Be Your Own Red Teamer: Safety Alignment via Self-Play and Reflective Experience Replay
Hao Wang, Yanting Wang, Hao Li, Rui Li, Lei Sha
TL;DR
The paper tackles proactive safety alignment for LLMs by addressing the inefficiencies of static red-teaming and data-intensive training. It introduces Safety Self-Play (SSP), a unified single-model framework in which an LLM simultaneously acts as Attacker and Defender within a reinforcement learning loop, guided by an external safety judge.

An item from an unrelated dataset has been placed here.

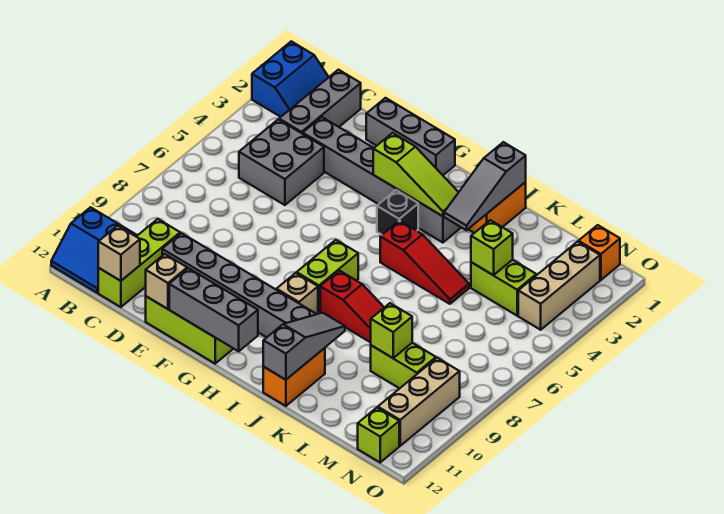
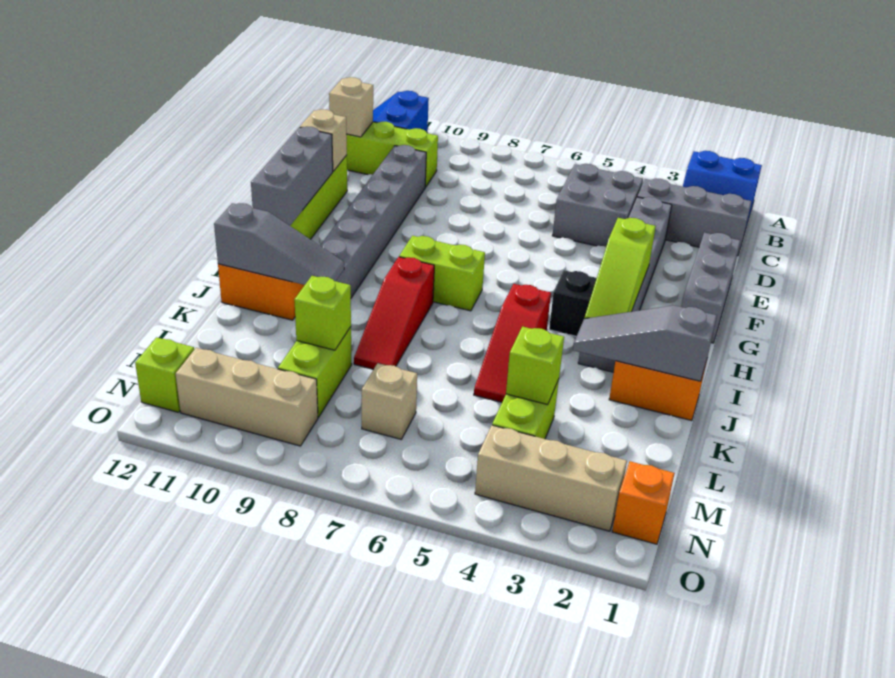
tan brick H9 level 1 -> tan brick M7 level 1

To prevent forgetting and overfitting, SSP incorporates an Advanced Reflective Experience Replay that stores hard past failures and applies Upper Confidence Bound sampling to replay them strategically, enabling robust adversarial co-evolution. Empirical results across multiple backbones show that SSP reduces jailbreak success rates while preserving core capabilities, outperforming both inference-time and training-time baselines. The work demonstrates a path toward proactive, autonomous safety alignment with practical implications for deploying safer LLMs in dynamic threat environments, while acknowledging computation and data-diversity limitations and outlining avenues for extending to multimodal threats.
Abstract
Large Language Models (LLMs) have achieved remarkable capabilities but remain vulnerable to adversarial ``jailbreak'' attacks designed to bypass safety guardrails. Current safety alignment methods depend heavily on static external red teaming, utilizing fixed defense prompts or pre-collected adversarial datasets. This leads to a rigid defense that overfits known patterns and fails to generalize to novel, sophisticated threats. To address this critical limitation, we propose empowering the model to be its own red teamer, capable of achieving autonomous and evolving adversarial attacks. Specifically, we introduce Safety Self- Play (SSP), a system that utilizes a single LLM to act concurrently as both the Attacker (generating jailbreaks) and the Defender (refusing harmful requests) within a unified Reinforcement Learning (RL) loop, dynamically evolving attack strategies to uncover vulnerabilities while simultaneously strengthening defense mechanisms. To ensure the Defender effectively addresses critical safety issues during the self-play, we introduce an advanced Reflective Experience Replay Mechanism, which uses an experience pool accumulated throughout the process. The mechanism employs a Upper Confidence Bound (UCB) sampling strategy to focus on failure cases with low rewards, helping the model learn from past hard mistakes while balancing exploration and exploitation. Extensive experiments demonstrate that our SSP approach autonomously evolves robust defense capabilities, significantly outperforming baselines trained on static adversarial datasets and establishing a new benchmark for proactive safety alignment.